The court did not otherwise elaborate on its reasoning but panel member Judge Greg Katsas, whom President Donald Trump appointed in 2017, attached a brief explanation for his vote to the order.
In ruling on the motion, the court had no occasion to consider whether the FACE Act’s “element of ‘force’ sweeps more broadly than the ‘physical force’ required for a crime of violence.”
“That possibility arises because the common-law definition of ‘force’ encompasses even the ‘slightest offensive touching,’ whereas the crime-of-violence definition of ‘physical force’ requires ‘violent force—that is, force capable of causing physical pain or injury to another person,’” Judge Katsas wrote, citing Johnson v. United States, a 2010 Supreme Court ruling.
“So, if FACE Act ‘force’ tracks the broader common-law standard, then section 248(a)(1) is not a crime of violence. My vote to deny interim relief rests on Handy’s failure to develop this argument, rather than on any assessment of whether it is likely to succeed.”
The other two judges on the panel were Robert Wilkins, who was appointed in 2014 by President Barack Obama, and Justin Walker, who was appointed in 2020 by President Trump.
Earlier this month, Mr. Crampton anticipated Judge Katsas’s statement when he told The Epoch Times that force and violence are not necessarily the same thing legally.

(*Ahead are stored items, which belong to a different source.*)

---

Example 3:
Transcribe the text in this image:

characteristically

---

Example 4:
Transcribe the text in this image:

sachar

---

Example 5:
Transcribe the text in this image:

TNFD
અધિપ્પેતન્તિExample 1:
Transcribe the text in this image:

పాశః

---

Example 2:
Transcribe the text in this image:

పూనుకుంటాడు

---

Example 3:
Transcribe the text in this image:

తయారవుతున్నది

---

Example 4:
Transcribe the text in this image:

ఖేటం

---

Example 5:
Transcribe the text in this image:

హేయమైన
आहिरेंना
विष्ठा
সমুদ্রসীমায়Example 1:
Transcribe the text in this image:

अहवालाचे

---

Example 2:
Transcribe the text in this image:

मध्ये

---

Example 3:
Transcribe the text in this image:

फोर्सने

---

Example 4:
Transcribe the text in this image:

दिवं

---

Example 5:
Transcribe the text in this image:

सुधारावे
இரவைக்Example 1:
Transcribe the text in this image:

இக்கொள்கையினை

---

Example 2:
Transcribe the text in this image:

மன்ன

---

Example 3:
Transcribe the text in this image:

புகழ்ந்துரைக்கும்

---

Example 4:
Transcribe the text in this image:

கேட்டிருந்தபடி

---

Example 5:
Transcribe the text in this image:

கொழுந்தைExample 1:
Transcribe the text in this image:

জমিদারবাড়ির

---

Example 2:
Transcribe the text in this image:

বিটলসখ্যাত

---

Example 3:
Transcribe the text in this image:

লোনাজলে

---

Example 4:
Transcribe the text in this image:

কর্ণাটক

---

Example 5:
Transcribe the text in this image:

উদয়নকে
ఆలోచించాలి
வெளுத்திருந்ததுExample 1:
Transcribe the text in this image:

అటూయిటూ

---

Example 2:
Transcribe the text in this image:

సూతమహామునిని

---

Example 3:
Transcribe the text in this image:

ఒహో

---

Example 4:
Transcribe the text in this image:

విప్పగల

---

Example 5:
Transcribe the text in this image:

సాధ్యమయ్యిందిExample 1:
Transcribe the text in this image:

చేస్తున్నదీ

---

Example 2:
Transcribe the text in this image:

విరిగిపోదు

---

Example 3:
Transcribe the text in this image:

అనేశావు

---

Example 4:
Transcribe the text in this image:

“I can use force by running into the door. … But I don’t necessarily have to entail violence in that action because if nobody’s there, and I don’t run into anybody, there’s no violence that results,” he said.
“We believe the FACE Act contemplates just that sort of distinction—not all use of force is necessarily violent. And that’s really the heart of our argument to the appeals court right now.”
Ms. Handy is the director of activism for Progressive Anti-Abortion Uprising, which describes its mission as mobilizing “grassroots anti-abortion activists for direct action and [to] educate on the exploitative influence of the Abortion Industrial Complex through an anti-capitalist lens.”
After being sentenced to jail time on a separate charge in July 2022, Ms. Handy said, “As a Catholic and progressive myself, I am compelled by my deeply held beliefs (religious and political) to put my body between the oppressed and the oppressor.”
The Epoch Times has reached out to the U.S. Department of Justice, which is handling the prosecution, for comment.